(Editor's Note: the following speech was read by Mark Farrar, Saturday evening, September 1, at the Celebration.)

Joe Lester was born and raised in Wartburg, Tennessee, where he began riding horses as soon as he was able to hold himself up in the saddle.

Recognizing an immediate ardor for horsemanship, his parents, April and Joe Lester and grandmother Rita Duncan supported Joe’s participation in as many 4-H programs as possible throughout his childhood. Over the years he has participated in a variety of disciplines, from halter, model, equitation and showmanship to flat-shod, padded and speed racking.

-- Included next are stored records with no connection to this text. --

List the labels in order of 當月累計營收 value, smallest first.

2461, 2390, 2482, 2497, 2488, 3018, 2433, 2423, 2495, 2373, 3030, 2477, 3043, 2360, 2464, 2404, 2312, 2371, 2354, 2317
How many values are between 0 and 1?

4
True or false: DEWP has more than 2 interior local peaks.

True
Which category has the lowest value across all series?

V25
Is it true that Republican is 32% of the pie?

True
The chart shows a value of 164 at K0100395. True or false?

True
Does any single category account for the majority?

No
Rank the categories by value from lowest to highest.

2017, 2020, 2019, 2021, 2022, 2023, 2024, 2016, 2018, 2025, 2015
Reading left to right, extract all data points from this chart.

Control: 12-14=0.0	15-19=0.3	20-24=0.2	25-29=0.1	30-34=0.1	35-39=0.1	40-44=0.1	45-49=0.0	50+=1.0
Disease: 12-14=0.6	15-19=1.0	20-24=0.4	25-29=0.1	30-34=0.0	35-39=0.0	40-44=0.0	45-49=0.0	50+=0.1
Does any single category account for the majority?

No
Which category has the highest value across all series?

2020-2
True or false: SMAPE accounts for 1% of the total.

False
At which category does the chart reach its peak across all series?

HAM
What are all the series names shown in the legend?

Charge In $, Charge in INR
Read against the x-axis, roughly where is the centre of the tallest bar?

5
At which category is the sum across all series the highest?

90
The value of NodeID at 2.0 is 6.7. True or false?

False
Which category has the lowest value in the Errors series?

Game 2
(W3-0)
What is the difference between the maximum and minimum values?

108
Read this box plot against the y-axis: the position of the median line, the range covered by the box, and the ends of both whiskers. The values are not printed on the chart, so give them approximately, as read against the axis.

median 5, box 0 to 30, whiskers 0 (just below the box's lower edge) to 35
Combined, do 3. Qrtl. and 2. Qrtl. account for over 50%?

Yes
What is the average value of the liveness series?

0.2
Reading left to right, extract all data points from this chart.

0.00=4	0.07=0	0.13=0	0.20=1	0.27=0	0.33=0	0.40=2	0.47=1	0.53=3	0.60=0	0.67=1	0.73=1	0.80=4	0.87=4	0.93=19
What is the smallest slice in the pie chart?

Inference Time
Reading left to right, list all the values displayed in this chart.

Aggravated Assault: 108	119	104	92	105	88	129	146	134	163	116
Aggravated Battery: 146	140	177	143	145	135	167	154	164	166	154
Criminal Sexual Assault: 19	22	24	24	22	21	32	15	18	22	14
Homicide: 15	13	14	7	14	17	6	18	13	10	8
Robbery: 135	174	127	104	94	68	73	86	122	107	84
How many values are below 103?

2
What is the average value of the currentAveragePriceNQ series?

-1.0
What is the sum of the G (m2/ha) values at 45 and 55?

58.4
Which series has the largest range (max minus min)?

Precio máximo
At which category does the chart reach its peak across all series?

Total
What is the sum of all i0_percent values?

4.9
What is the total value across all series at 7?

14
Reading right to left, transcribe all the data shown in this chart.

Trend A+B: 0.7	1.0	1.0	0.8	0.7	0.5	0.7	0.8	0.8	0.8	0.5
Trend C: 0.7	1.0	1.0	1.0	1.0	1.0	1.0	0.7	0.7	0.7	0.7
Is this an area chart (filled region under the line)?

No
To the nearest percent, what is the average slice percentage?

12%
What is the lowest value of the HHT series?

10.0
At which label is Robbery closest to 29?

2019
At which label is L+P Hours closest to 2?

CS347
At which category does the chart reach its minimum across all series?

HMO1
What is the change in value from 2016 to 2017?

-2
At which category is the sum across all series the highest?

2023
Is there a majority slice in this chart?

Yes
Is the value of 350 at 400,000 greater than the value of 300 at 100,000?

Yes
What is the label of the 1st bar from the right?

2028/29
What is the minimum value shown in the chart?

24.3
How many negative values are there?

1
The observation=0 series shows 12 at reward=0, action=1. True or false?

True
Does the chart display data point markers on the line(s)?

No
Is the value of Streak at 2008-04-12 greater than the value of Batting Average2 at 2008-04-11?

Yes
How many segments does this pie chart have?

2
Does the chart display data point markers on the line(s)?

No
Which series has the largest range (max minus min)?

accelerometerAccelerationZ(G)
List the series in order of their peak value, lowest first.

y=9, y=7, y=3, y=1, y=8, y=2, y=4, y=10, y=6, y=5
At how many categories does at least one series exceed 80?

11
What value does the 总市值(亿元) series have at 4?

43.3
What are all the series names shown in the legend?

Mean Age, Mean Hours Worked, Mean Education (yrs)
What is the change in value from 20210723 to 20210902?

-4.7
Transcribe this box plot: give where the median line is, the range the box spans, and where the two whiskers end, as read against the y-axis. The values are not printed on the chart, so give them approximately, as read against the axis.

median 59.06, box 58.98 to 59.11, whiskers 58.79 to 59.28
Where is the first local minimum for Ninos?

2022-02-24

As a teenager in 2007, he earned his first world championship with the National Racking Horse Association on Parade’s Rebel.

At the age of 18, Joe won the Tennessee Walking Horse Breeders and Exhibitor’s Association National Futurity with Name That Tune, a horse he started under saddle and performed all of the training on himself. Three years later, I’m AK-47 became the first horse he trained to earn a Tennessee Walking Horse National Celebration world championship. In 2015, at age 23, he rode Little Toy Gunn to his first personal world championship a few nights before Machete became the first Joe Lester trained Celebration world grand champion.

In 2016, he got to make his first personal Celebration world grand championship spotlight ride on La Patrona and the momentum has only built since then. To date, at the young age of only 26 years old, Joe Lester Stables has amassed 31 world championships and 9 world grand championships. He is the head trainer of Joe Lester Stables, where he enjoys working along his best friend and assistant trainer Bailey Momb. 

In addition to being one of the hardest working equine professionals one could ever meet, Joe has an exceptional eye for talent, a keen business sense and a charismatic personality. To know him is to appreciate all he has to offer to the Tennessee Walking Horse industry and admire the success he has garnered through a lifetime of dedication to his craft.